**The problem:**
The required answer is a copy of each line in the entries below that includes "taxa".

[Collected data]
# # #

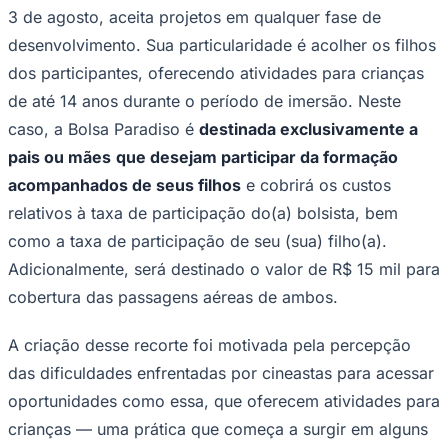
3 de agosto, aceita projetos em qualquer fase de
Publicidade Legal
desenvolvimento. Sua particularidade é acolher os filhos
NBA
NFL
dos participantes, oferecendo atividades para crianças
Fórmula 1
de até 14 anos durante o período de imersão. Neste
UFC
Tênis (ATP)
caso, a Bolsa Paradiso é
destinada exclusivamente a
MLB
pais ou mães
que desejam participar da formação
NHL
Atletismo
acompanhados de seus filhos
e cobrirá os custos
Vôlei
relativos à taxa de participação do(a) bolsista, bem
NBB
como a taxa de participação de seu (sua) filho(a).
Competições de Futebol
Adicionalmente, será destinado o valor de R$ 15 mil para
Brasileirão Série A
cobertura das passagens aéreas de ambos.
Brasileirão Série B
Paulistão
Copa do Brasil
A criação desse recorte foi motivada pela percepção
Libertadores
Sul-Americana
das dificuldades enfrentadas por cineastas para acessar
Copa América
oportunidades como essa, que oferecem atividades para
Champions League
Premier League
crianças — uma prática que começa a surgir em alguns
La Liga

# # #

**Solution below:**
relativos à taxa de participação do(a) bolsista, bem
como a taxa de participação de seu (sua) filho(a).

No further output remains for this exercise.